HISTORIAS DEL CLÍTORIS (11)

Mónica Soto Icaza
Columnas
HISTORIAS ERÓTICAS

Los clítoris no queremos ser territorios míticos: queremos ser explorados, que los aventureros se especialicen en nuestra orografía, en nuestra naturaleza de iceberg, de cima conquistada después de una excursión exhaustiva.

Así es Él, ese señor que invita a Mónica a abrir las piernas hasta su máxima resistencia sobre la cama y se da todo el tiempo del mundo para que lo demás desaparezca. Excepto su lengua, un cuarteto de sus dedos, y yo.

Mónica lo conoció en un bar swinger, por eso antes de saber su nombre Él ya me había saludado, primero con las yemas de los dedos, luego con la lengua y después nada más sentí el glande y el tronco deslizándose por mi cabeza, ya manoseada por más de un individuo.

Desde entonces nos volvimos inseparables; una vez a la semana mi ama y señora deja abiertas cuatro horas de su agenda para abstraerse de problemas, trabajo y cuidados y se encuentra con el personaje en cuestión. Con Él en persona. Y con su esposa. A esta esposa también le fascina Mónica e hicieron un pacto para compartir felicidad… y marido.

Llegamos al umbral de la habitación de siempre, la 14 de este hotel que a todos les queda cerca. Son las diez de la mañana en punto. El primer beso. El primer abrazo. El primer apapacho. Entran tomados de la mano. Aunque prometieron mantener su relación en el plano sexual, no pudieron evitar encariñarse y se convirtieron, además, en amigos. Los ¿cómo estás?, ¿qué hay de nuevo?, ¿cómo va aquel asunto que me contaste? son respondidos. Inicia la faena.

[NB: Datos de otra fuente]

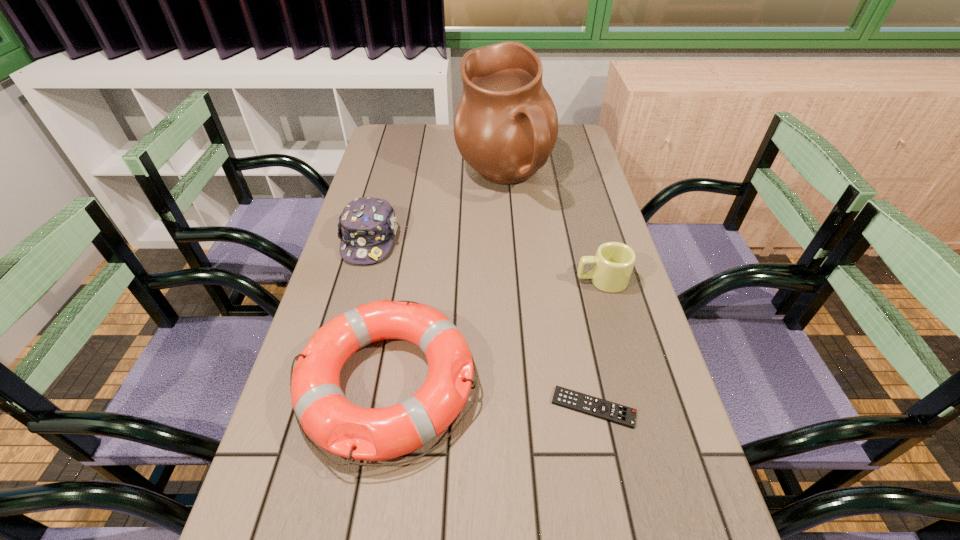
This screenshot has height=540, width=960. In order to click on vacant space that's between the life buoy and the mug in this screenshot , I will do `click(494, 332)`.

The image size is (960, 540). I want to click on vacant area that lies between the remote control and the life buoy, so click(x=490, y=395).

Find the location of a particular element. This screenshot has height=540, width=960. free spot between the mug and the headwear is located at coordinates (486, 260).

I want to click on blank region between the cream pitcher and the headwear, so click(437, 210).

Point out which object is positioned as the third nearest to the life buoy. Please provide its 2D coordinates. Your answer should be formatted as a tuple, i.e. [(x, y)], where the tuple contains the x and y coordinates of a point satisfying the conditions above.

Mi dueña ya sabe lo que sigue: se quita el vestido y el bra, se acerca a Él para dejarlo deshacerse de las bragas y se abre de piernas en la orilla de la cama con las medias de encaje a medio muslo y la cadena de oro con el dije en forma de tacón tan característico de su personalidad.

Elipses

Él saca el teléfono para tomar fotografías de la vulva de Mónica desde diferentes ángulos: picada, contrapicada, closeup… Me asomo a saludar por educación y cortesía. Las yemas de los dedos desde los tobillos hasta mí. La humedad escurre despiadada sobre la colcha blanca. Un dedo rozándome a mí, otro hasta el fondo.

Traza elipses por labios, umbrales, hendiduras; por mi cuerpo exterior. Las piernas y el vientre del manjar que Él tiene enfrente vibran, los músculos se aflojan, se endurecen, comprenden, se descontrolan. La lengua de Mónica también traza una elipse en sus otros labios: le fascina cómo Él nos mira cada vez como si fuéramos el objeto más hermoso sobre la faz de la tierra y el sujeto más antojable.

Orgasmo tras orgasmo, ambos se carcajean al darse cuenta de que necesitan moverse de sitio sobre la cama; la inundación debajo de las nalgas de Mónica ya dejó de ser placentera.

Las cabezas sobre la almohada. Mónica se pone de espaldas, él detrás de ella. “Tengo ganas de penetrarte de cucharita, como si hubiéramos despertado juntos”, le dijo él la noche anterior, cuando se ponían de acuerdo en el desarrollo de los hechos actuales.

En ese momento, justo a las 11:30 de la mañana, la puerta de la habitación 14 se abre. La esposa aparece con un ramo de rosas rojas, tan rojas como la lencería que aparece pegada a su cuerpo en cuanto desaparece la gabardina gris que portaba hacía tres segundos.

Sin saludar saca el teléfono, graba un video de su marido en vaivén con las palmas de las manos sobre las tetas de Mónica.

Las siguientes dos horas y media transcurren entre tres pares de piernas en invención de formas geométricas nuevas.

En la bocina en el buró Ella Fitzgerald canta No regrets.

Y sí: ¿cómo arrepentirse de existir viviendo?